Je n’ai pas d’explication. Il y avait beaucoup de bars de nuits, de discothèques, mais effectivement, ça n’est pas la même chose. Avec Nuits sonores, on aurait pu envisager de monter un lieu plus tôt, mais à l’époque, nous n’avions pas les trois ingrédients nécessaires : les bonnes personnes au bon endroit et au bon moment. Trois critères indispensables pour être pérennes. Soit on n’avait pas le lieu, soit on était charrettes sur l’organisation du festival… Il fallait la bonne conjoncture, elle s’est trouvée en 2013.

Que fallait-il apporter, alors ?

D’abord, il faut rappeler que Nuits sonores est un festival urbain, il a lieu dans la ville elle-même. Pour le mettre en place, il a fallu trouver des friches industrielles, ou des zones inexploitées. On s’est un peu spécialisés dans la réhabilitation de lieux. En 2013, on a eu cette opportunité, ce site qu’on utilisait déjà pour Nuits sonores : une ancienne friche, La Sucrière. Le toit était exploitable, et on a décidé d’ouvrir Le Sucre, via une société qui s’appelle Culture Next. La programmation est assurée par la direction artistique du festival. On a une terrasse de 450m², et un club de 350m². On n’y vient pas au hasard. C’est un mini-festival tous les week-ends, on fait des passerelles entre les événements… Grâce à cela, le lieu a eu une forte réputation dès son lancement. 

Laurent Garnier a aussi été l’un des piliers du projet…

C’est notre ami, il nous a aidés à monter ce lieu, avec son expérience. Laurent a un fort bagage dans la culture club, un attrait évident pour cela. Il a fait l’ensemble des éditions des Nuits sonores, et on a créé des liens très étroits. Il a même été notre conseiller artistique. Forcément, pour monter un lieu pérenne, on s’est tourné vers lui. Il fait 220 dates par an, il connaît tous les clubs du monde… Il nous a notamment orientés vers le système son Mayer Sound, peu connu mais très performant, qui a beaucoup contribué à notre réputation.

Sortir du schéma classique des discothèques, c’est aussi primordial ?
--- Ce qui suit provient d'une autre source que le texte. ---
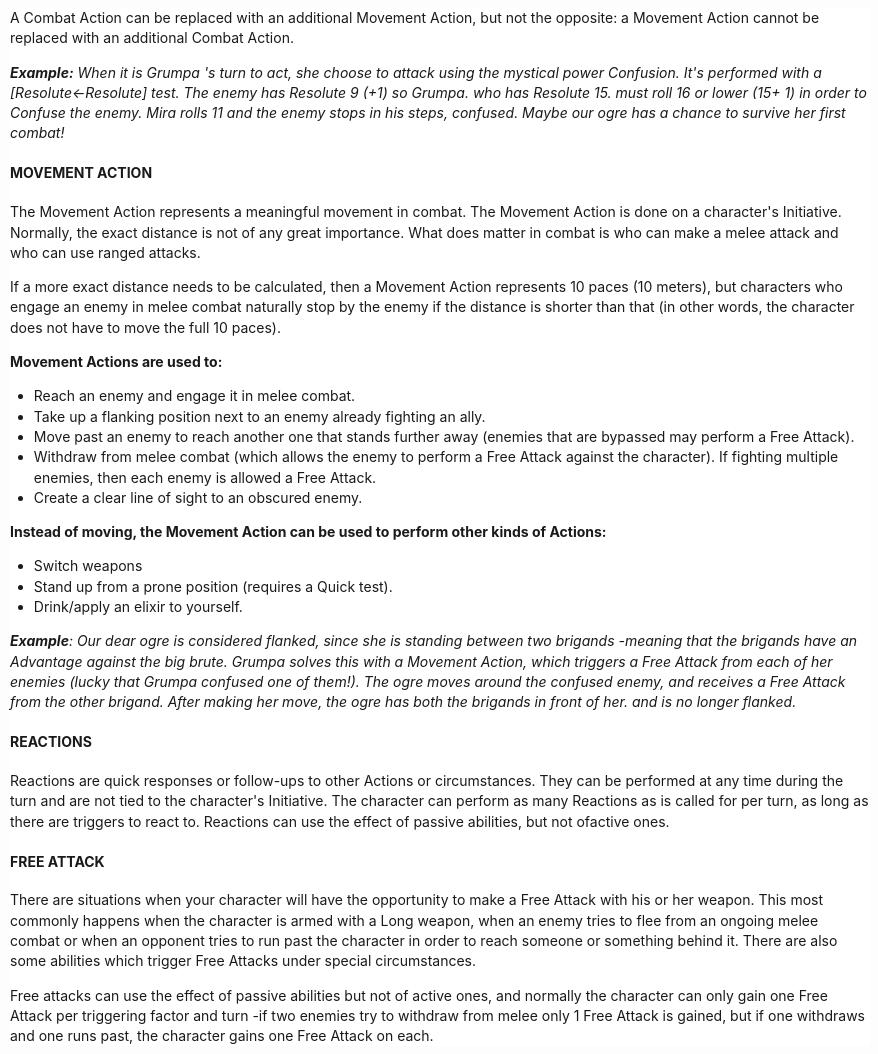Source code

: A Combat Action can be replaced with an additional Movement Action, but not the opposite: a Movement Action cannot be replaced with an additional Combat Action.

_**Example:** When it is Grumpa 's turn to act, she choose to attack using the mystical power Confusion. It's performed with a [Resolute<-Resolute] test. The enemy has Resolute 9 (+1) so Grumpa. who has Resolute 15. must roll 16 or lower (15+ 1) in order to Confuse the enemy. Mira rolls 11 and the enemy stops in his steps, confused. Maybe our ogre has a chance to survive her first combat!_

#### MOVEMENT ACTION

The Movement Action represents a meaningful movement in combat. The Movement Action is done on a character's Initiative. Normally, the exact distance is not of any great importance. What does matter in combat is who can make a melee attack and who can use ranged attacks.

If a more exact distance needs to be calculated, then a Movement Action represents 10 paces (10 meters), but characters who engage an enemy in melee combat naturally stop by the enemy if the distance is shorter than that (in other words, the character does not have to move the full 10 paces). 

**Movement Actions are used to:**
- Reach an enemy and engage it in melee combat.
- Take up a flanking position next to an enemy already fighting an ally.
- Move past an enemy to reach another one that stands further away (enemies that are bypassed may perform a Free Attack).
- Withdraw from melee combat (which allows the enemy to perform a Free Attack against the character). If fighting multiple enemies, then each enemy is allowed a Free Attack.
- Create a clear line of sight to an obscured enemy. 

**Instead of moving, the Movement Action can be used to perform other kinds of Actions:**
- Switch weapons
- Stand up from a prone position (requires a Quick test).
- Drink/apply an elixir to yourself.

 _**Example**: Our dear ogre is considered flanked, since she is standing between two brigands -meaning that the brigands have an Advantage against the big brute. Grumpa solves this with a Movement Action, which triggers a Free Attack from each of her enemies (lucky that Grumpa confused one of them!). The ogre moves around the confused enemy, and receives a Free Attack from the other brigand. After making her move, the ogre has both the brigands in front of her. and is no longer flanked._

#### REACTIONS

Reactions are quick responses or follow-ups to other Actions or circumstances. They can be performed at any time during the turn and are not tied to the character's Initiative. The character can perform as many Reactions as is called for per turn, as long as there are triggers to react to. Reactions can use the effect of passive abilities, but not ofactive ones.

#### FREE ATTACK

There are situations when your character will have the opportunity to make a Free Attack with his or her weapon. This most commonly happens when the character is armed with a Long weapon, when an enemy tries to flee from an ongoing melee combat or when an opponent tries to run past the character in order to reach someone or something behind it. There are also some abilities which trigger Free Attacks under special circumstances.

Free attacks can use the effect of passive abilities but not of active ones, and normally the character can only gain one Free Attack per triggering factor and turn -if two enemies try to withdraw from melee only 1 Free Attack is gained, but if one withdraws and one runs past, the character gains one Free Attack on each.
Comme on est un lieu aussi accueillant en nocturne qu’en diurne, on a très vite voulu décloisonner la partie nuit, et dire qu’on pouvait faire la fête après le travail, ou l’après-midi, ou le dimanche. On a cherché à chambouler les codes de la discothèque traditionnelle. On ne vend pas de bouteille, il n’y a pas de carré VIP. Notre ADN de club, c’est aussi ça. Les heures d’ouverture suivent le programme, on peut être ouvert la nuit, ou jusqu’à 21h etc. Notre concept S. Society, c’est 17-23h le dimanche. C’est dans ce créneau que l’on invite les headliners et qu’on les met en valeur au sein de notre programmation. Désormais, la plupart de nos très gros événement ont lieu le dimanche : c’est le cas des derniers passages du Laurent Garnier sur le rooftop, et c’est le cas de cette Boiler Room Hard Dance qu’on accueille ce dimanche.